Objectives:
1. In the passage on food preparation, which condiments are named as things people use to cover food that is not perfectly prepared?
2. Repeat the stretch of the passage on food preparation from "So then dainty, uh, when" through "well, it's delicious.".
3. Rewrite more briefly the paragraph of the passage on food preparation that begins "So then dainty", keeping its main facts.
═══ Document passage ═══
So then dainty, uh, when we're talking about it being too nicely prepared, you
know, like all of us have had the experience of a well-prepared meal and a
poorly prepared meal.
Certain foods are just that way.
Like chicken, for instance, if you prepare chicken, well, it's delicious.
CF Chick-fil-A.
If you prepare chicken poorly, it's just desiccating it's an
absolute desertscape okay but can you finish it right can you find a way to
finish it sure enough I think so and you see like the way that people interact
with condiments is sometimes an indication of this type of attachment
it's like unless the thing is perfectly prepared they just destroy it with salt or pepper or hot sauce or honey mustard or whatever
else it is. Okay? But then we're not tasting the food we're just tasting the
condiment. Okay? So we have to ask ourselves the tough question, am I
becoming dainty or am I insisting that food be prepared daintily? I don't
exactly know the best use of that particular word. But I think that there
should be a range within which we can enjoy food. And we don't want to
become so much of an esthete or so much of a critic that we can't enjoy food
unless it's to absolute perfection. Now mind you, we want to be able to enjoy it
when it's prepared really well, but we don't want to make ourselves
incapable of enjoying food unless it is. And then excessively too much in quantity.
═══ Extracted information ═══
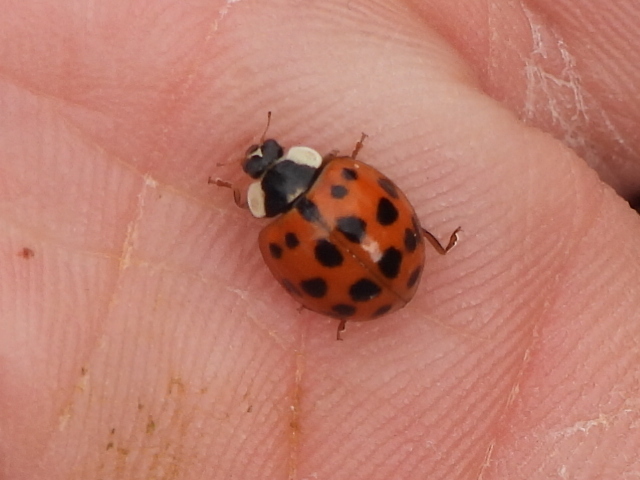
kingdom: Animalia
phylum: Arthropoda
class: Insecta
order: Coleoptera
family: Coccinellidae
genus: Harmonia
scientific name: Harmonia axyridis
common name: Harlequin ladybird
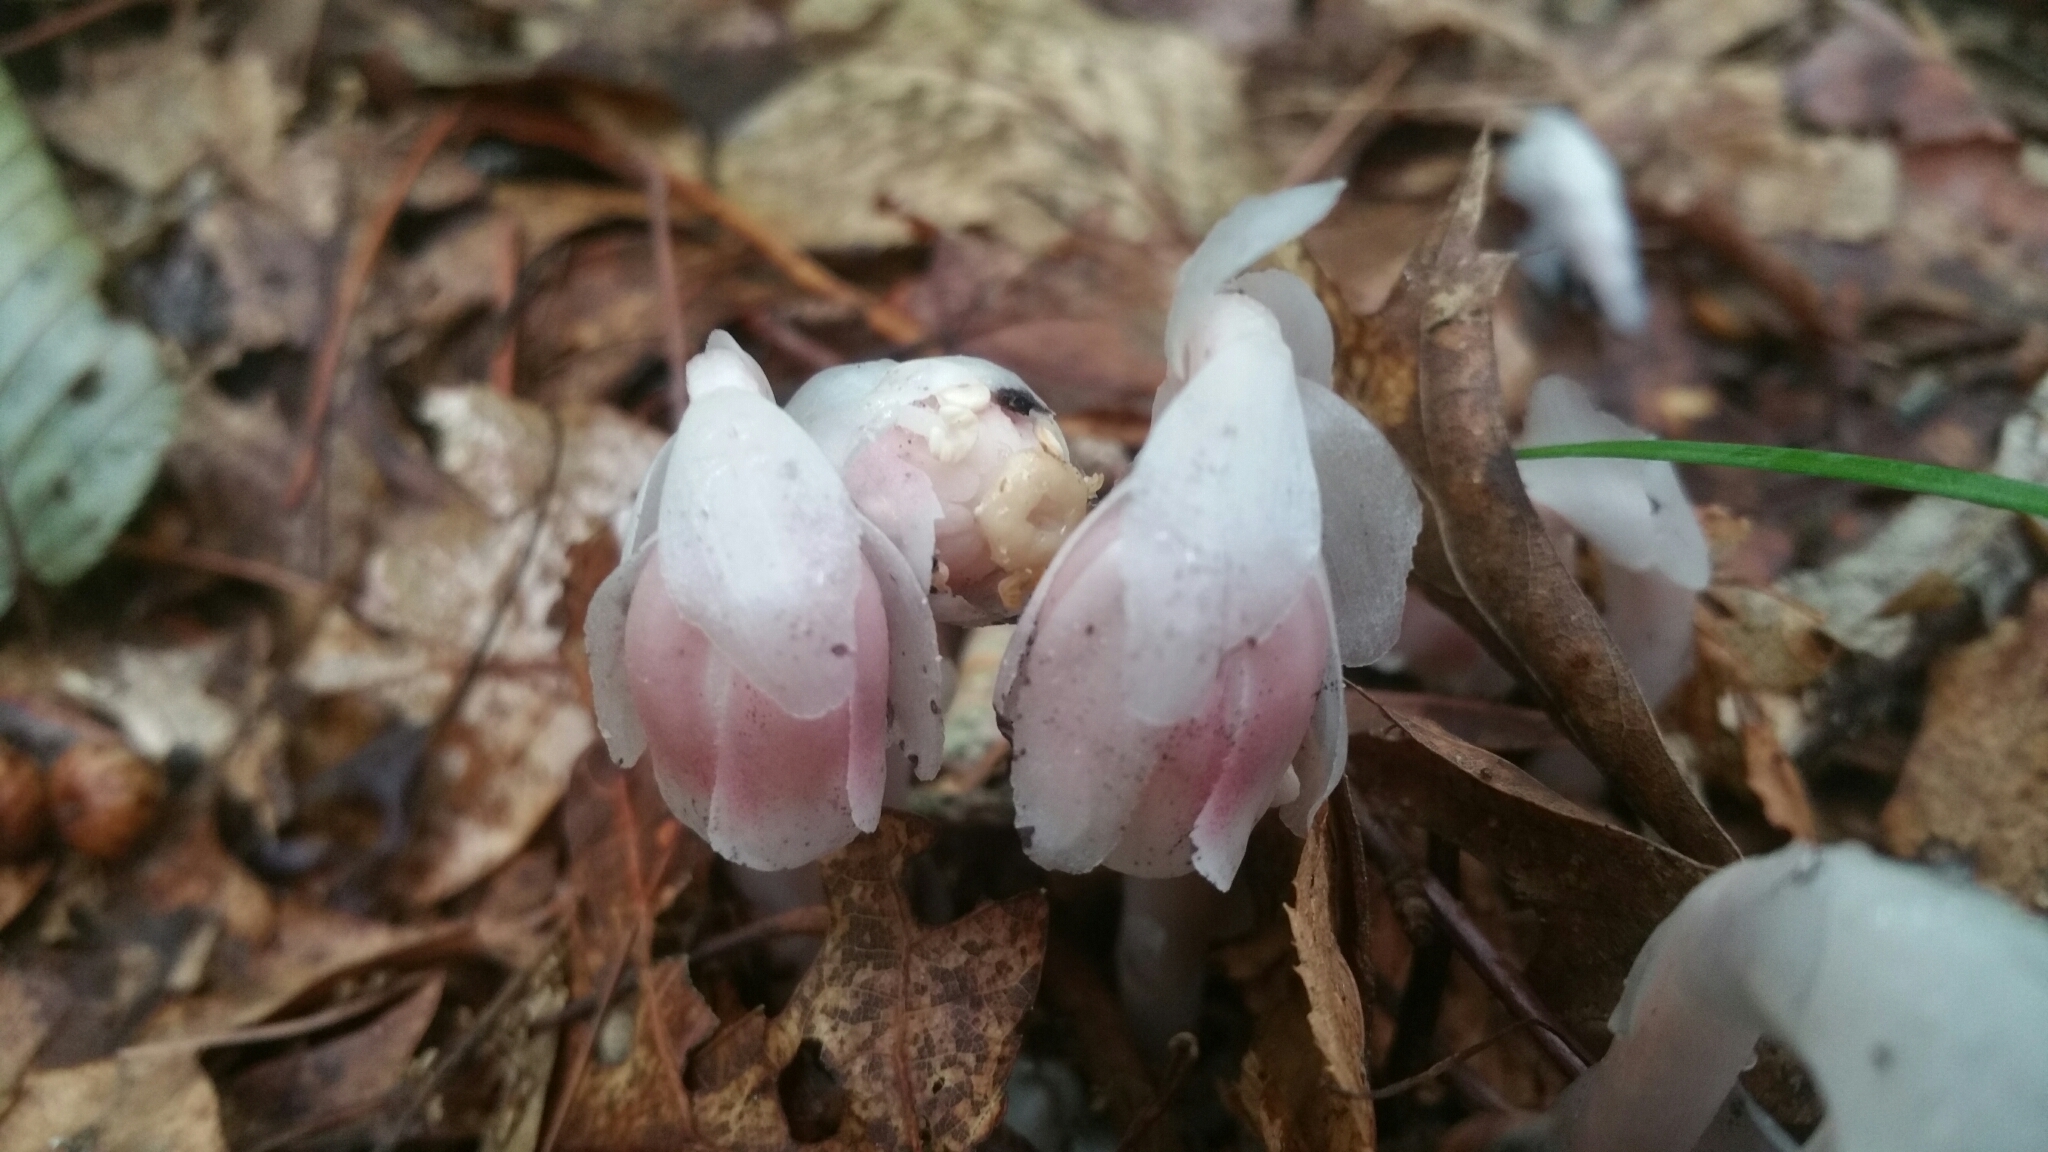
═══
Expected responses:
1. Salt, pepper, hot sauce and honey mustard.

2.
So then dainty, uh, when we're talking about it being too nicely prepared, you
know, like all of us have had the experience of a well-prepared meal and a
poorly prepared meal.
Certain foods are just that way.
Like chicken, for instance, if you prepare chicken, well, it's delicious.

3. Everyone has eaten both well-prepared and poorly prepared meals. Some foods, such as chicken, show the difference sharply: prepared well, chicken is delicious, but prepared poorly, it is very dry. How people use condiments can reveal an attachment to perfect preparation. Unless a dish is perfect, some people cover it with salt, pepper, hot sauce, honey mustard or something else, and then they taste only the condiment. The speaker asks whether one is becoming dainty or insisting that food be prepared daintily. The speaker argues that food should be enjoyable within a range. People should enjoy food that is prepared really well, but they should not become such critics that they cannot enjoy it unless it is perfect. The paragraph then turns to eating too much.